There are two ways to acquire a data set to build a decision tree for. You can create a new data set and input data examples, or you can load a sample data set. If you wish to create a new data set, see the detailed help section on this topic.

To load a sample data set, click "Load Sample Data Set" from the "File" menu. Then select a data set from the drop-down menu and click "Load." The next step is to view and manipulate the examples in the data set. Click the "View/Edit Examples" button near the top of the left-side control panel. This opens a dialog window that can be used to add examples, remove examples, and transfer examples between the training set (left side) and the test set (right side). Make sure there are several examples in the test set before proceeding to build the decision tree.

Now that you have a data set ready, you can begin building the decision tree automatically by clicking the "Step" button until the tree is complete. Alternatively, you can use the "Split Node" and "Set as Leaf" graph modes on the control panel to construct the tree yourself. The other graph modes: "View Node Information," "View Mapped Examples," and "Toggle Histogram" can be used to gain information about the data at a particular node to guide your splitting.
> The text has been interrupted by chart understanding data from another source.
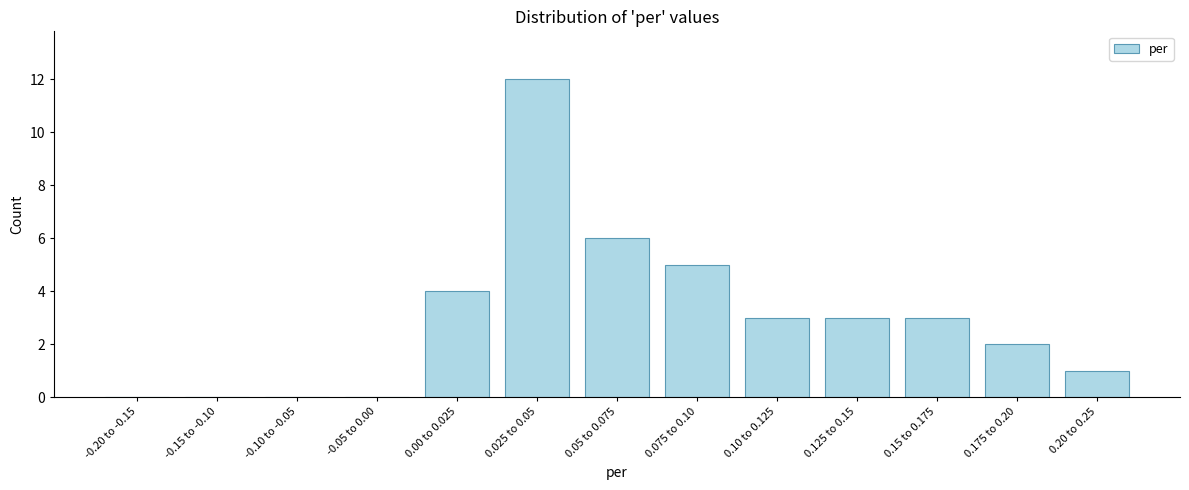

Approximately how many times larger is the value at 0.10 to 0.125 compared to 0.05 to 0.075?

0.5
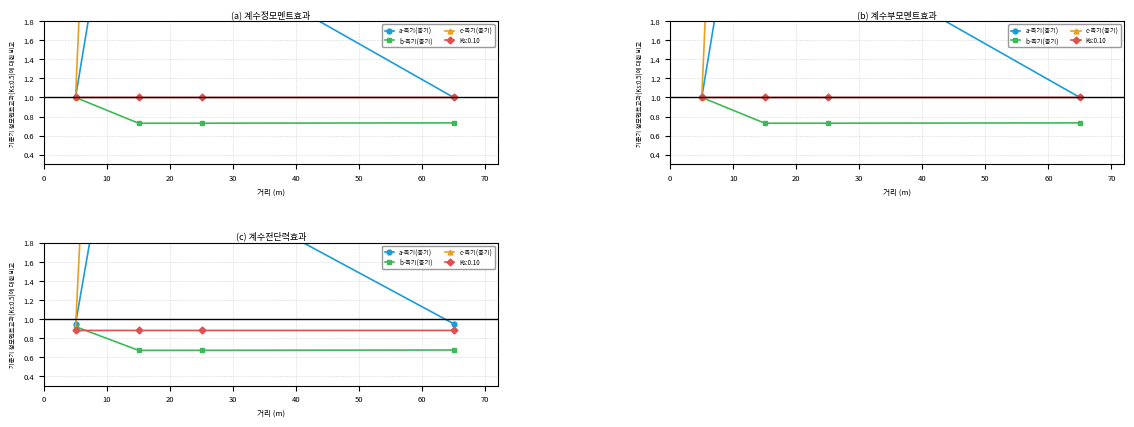

What is the difference between the maximum and minimum values in the c-측기(층기) series?

13.5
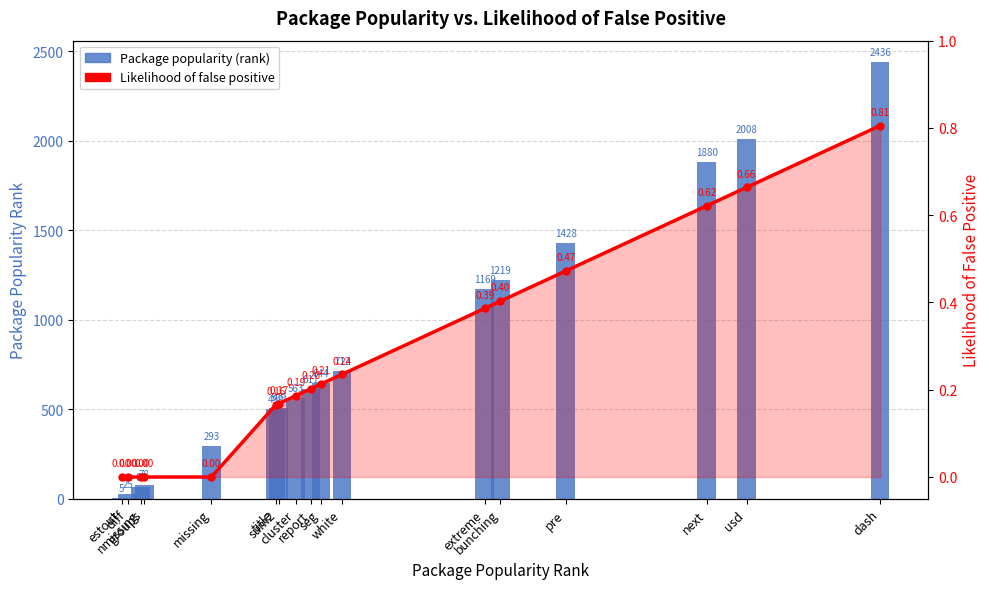

What are all the series names shown in the legend?

Package popularity (rank), likelihood of false positive based on package popularity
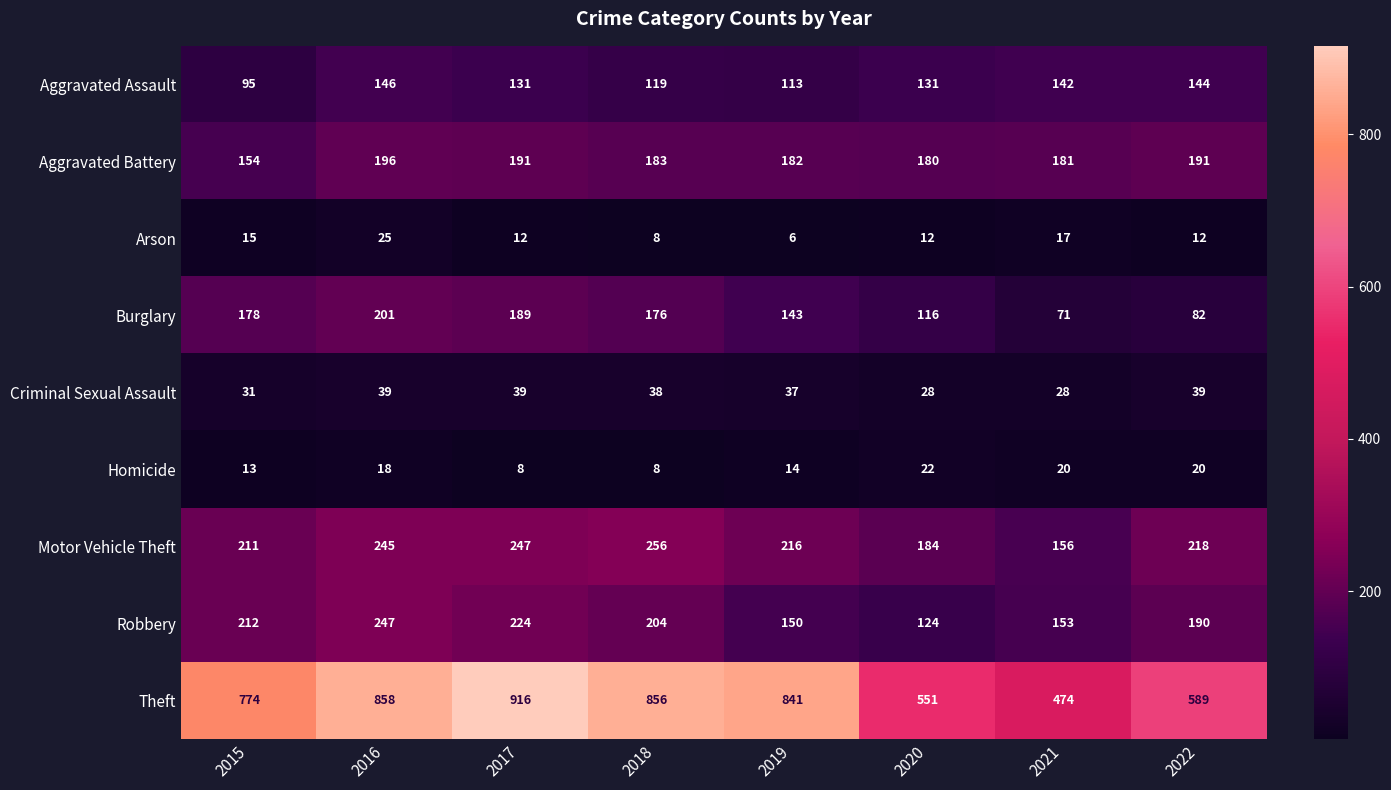

True or false: Aggravated Battery has a value of 244 at 2018.

False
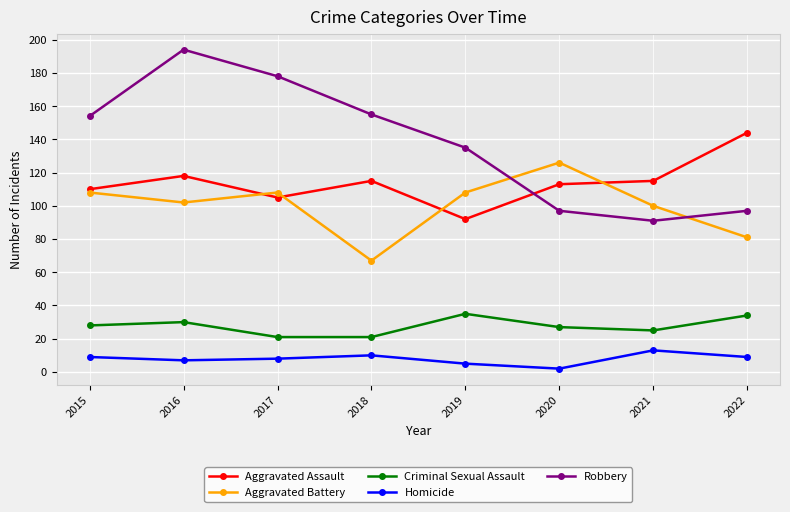

What is the approximate value of Criminal Sexual Assault at 2021?

25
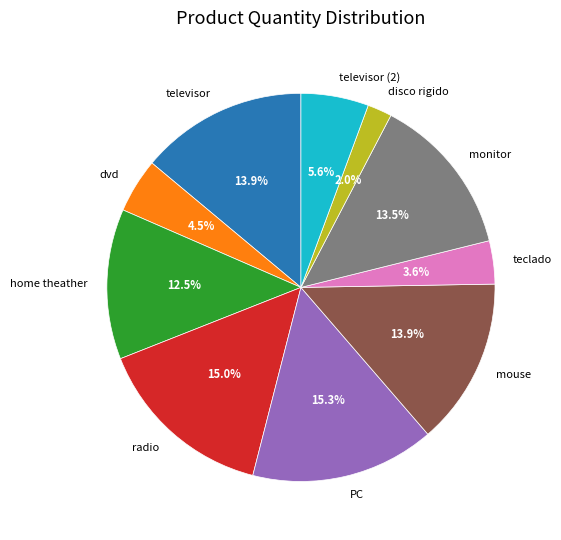

Which has a higher value, mouse or PC?

PC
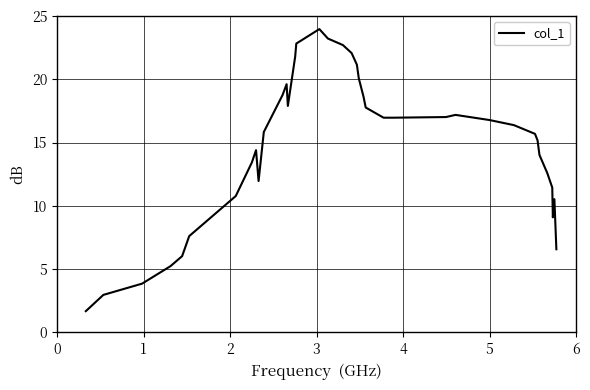

What is the difference between the maximum and minimum values?

22.3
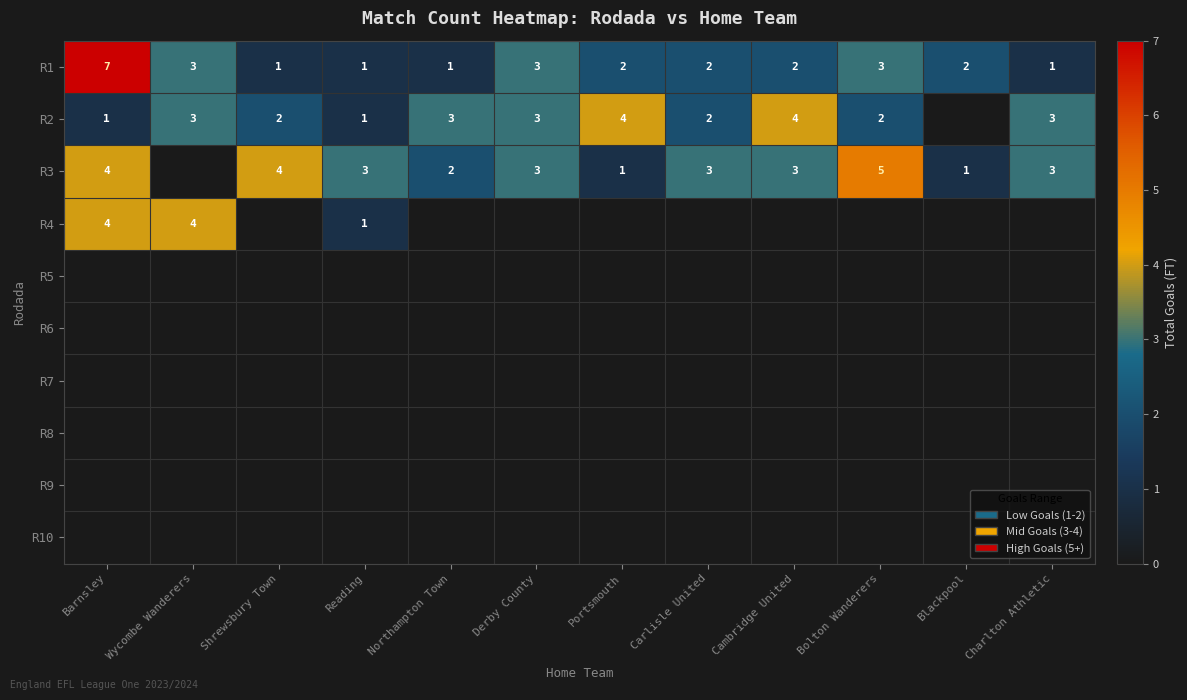

The value of R4 at Reading is 1. True or false?

True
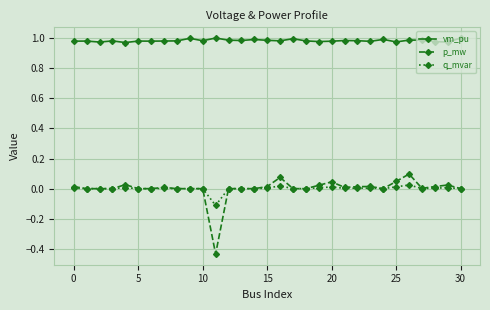

How many series are shown in this chart?

3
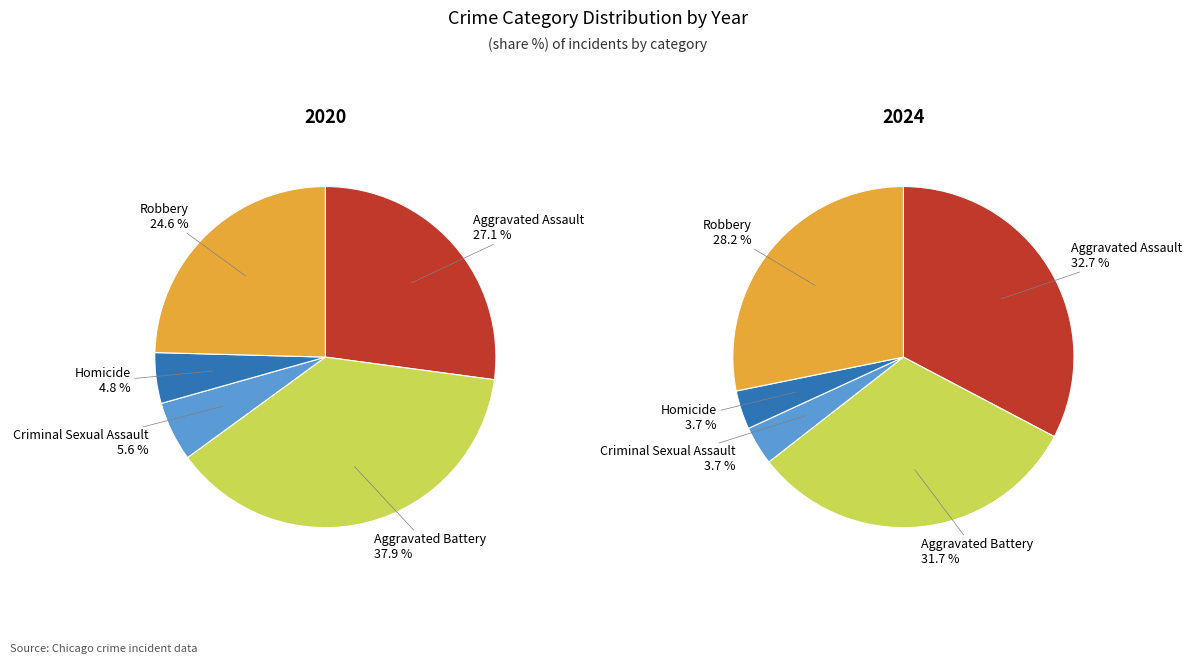

What percentage is the Robbery slice, to the nearest percent?

28%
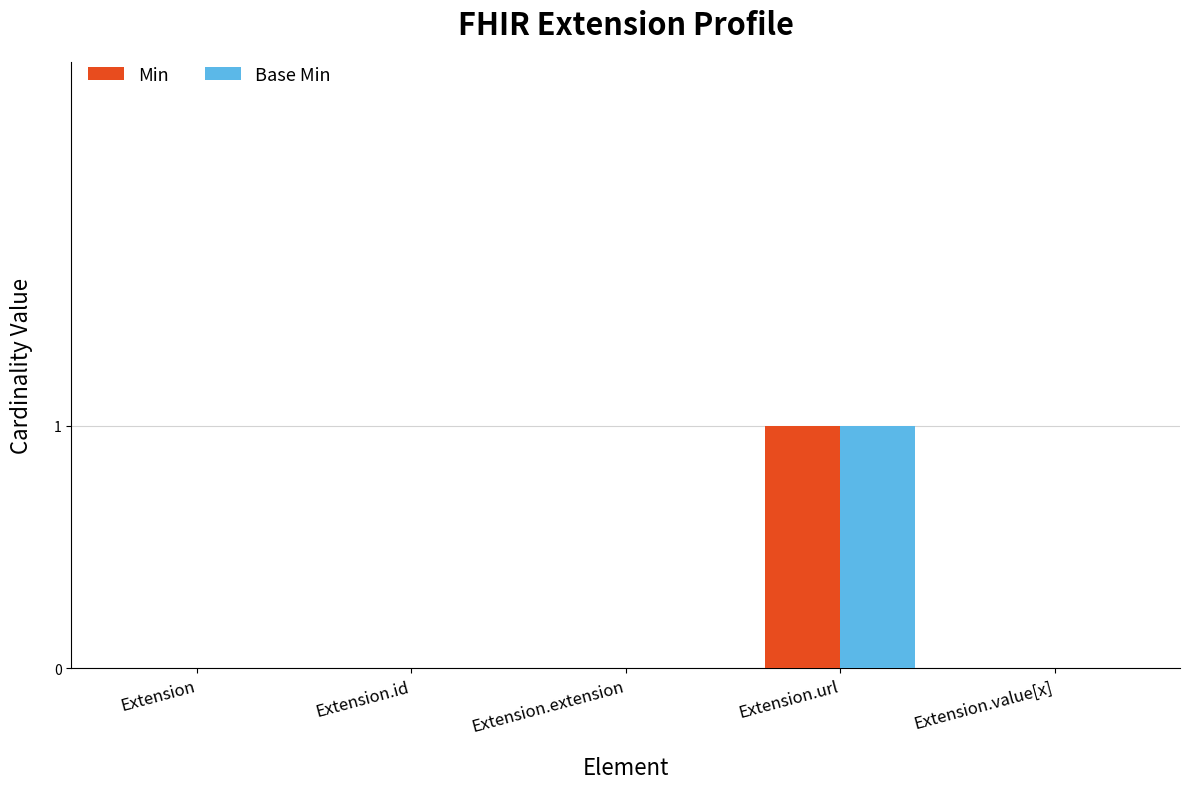

At which category is the sum across all series the highest?

Extension.url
Before constructing a decision tree, you may wish to click the "Show Plot" button to view the changes in training set and test set error as the tree is built.

Testing a Decision Tree

Once the decision tree is built, select the "Test" tab at the top of the control panel. Now click the "Test" button to see how well your decision tree is able to classify the test examples. This will open a window that shows which examples were correctly predicted, which were incorrectly predicted, and those for which the tree cannot make a prediction. The pie chart at the bottom provides a quick indication of the decision tree's performance.

You can also use the graph modes on the control panel to investigate the nodes individually to see their "Node Information," "Mapped Examples," and toggle a probability distribution view.